**Tasks for this exercise:**
1. List the serial numbers of the units whose failures are shown in the i.MX6 DDR stress test post.
2. Pick up the i.MX6 DDR stress test post after its final sentence and carry it on.

**Extracted text:**
+-------+
Customer is experiencing random DDR Stress Test failures on their custom IMX6D design. A few examples of the failures are:
Serial # 272:
t0: MEMCPY10 SSN X 64 test
Address of Bank 2 Failure: ox280025F8
Data was: 0x7FFFFFFFFF00FFFF
But Pattern was: 0x7FFFFFFFFFFFFFFF
Source is Wrong, it is: 0x7FFFFFFFFF00FFFF
Address of Source Failure: 0x200025F8
Serial # 249:
t0: MEMCPY10 SSN X 64 test
Address of Bank 2 Failure: ox2856E678
Data was: 0xFFFFFFFFFF56FF7F
But Pattern was: 0xFFFFFFFFFFFFFF7F
Source is Wrong, it is: 0xFFFFFFFFFF56FF7F
Address of Source Failure: 0x2056E678
Serial # 218:
t0: MEMCPY10 SSN X 64 test
Address of Bank 2 Failure: ox3B0017F8
Data was: 0xFFFFFFFF7F00FFFF
But Pattern was: 0xFFFFFFFF7FFFFFFF
Source is Wrong, it is: 0xFFFFFFFF7F00FFFF
Address of Source Failure: 0x1B0017F8
The failures are typically on data byte 23:16 but have seen some other bytes fail. Boards vary is frequency of failure from never/almost never to nearly every test. We have one unit that demonstrates failures roughly every other test iteration.
Product uses MCIMX6D5EYM10AD processor and four MT41J128M16HA-15E DDR3 DRAM devices in a T-layout topology with all four memory devices on the top side of the PCB . For the memory interface, schematics are essentially copied from the Sabre board. Software is Uboot and Linux OS. Using the MMPF0100F0AEP PMIC.
+-------+
**Supplied material:**
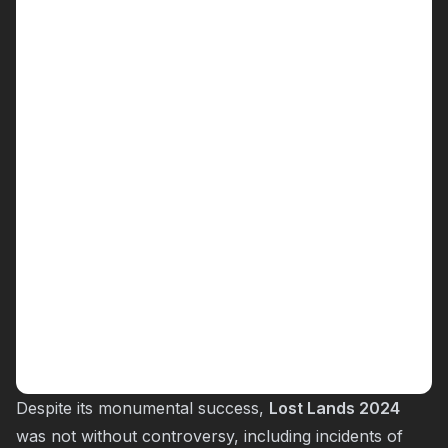
Despite its monumental success,
Lost Lands 2024
was not without controversy, including incidents of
+-------+
**Answers per task:**
1. 272, 249, 218

2.
Changing the DRAM clock from 528MHz to 396MHz improves the DRAM Stress Test performance but does not fix it. Changing ARM Clock Frequency from 996MHz to 792MHz drastically improves the DDR Stress Test performance. On a board that fails roughly every other iteration at 996MHz, it can run over 1000 passes at 792MHz.
Another symptom of a failure is a "system freeze". It has not been confirmed if this is related to the DDR Stress Test failures but there is a theory that they may be related. The Linux OS was upgraded which included the removal of the DVFS module which resulted in the ARM Core Clock changing from 996MHz to 792MHz. Of 32 boards that would freeze with a 24 hour period, after the OS upgrade, 30 of the 32 boards passed the 24 hour testing period.
Customer has built over 500 units total at CM. CM has performed IMX6 device replacements and failure tends to follow the part. One part has been sent back and tested by Freescale Failure Analysis by running part through production test vectors and it passed.
Customer has reviewed DRAM settings and layout multiple times, including hiring consultants to assist and can't find anything definitively wrong. Customer is looking for correlation of information to problem and a definitive resolution.
Customer will be providing failing board, schematic, PCB gerbers, and DDR init script separately.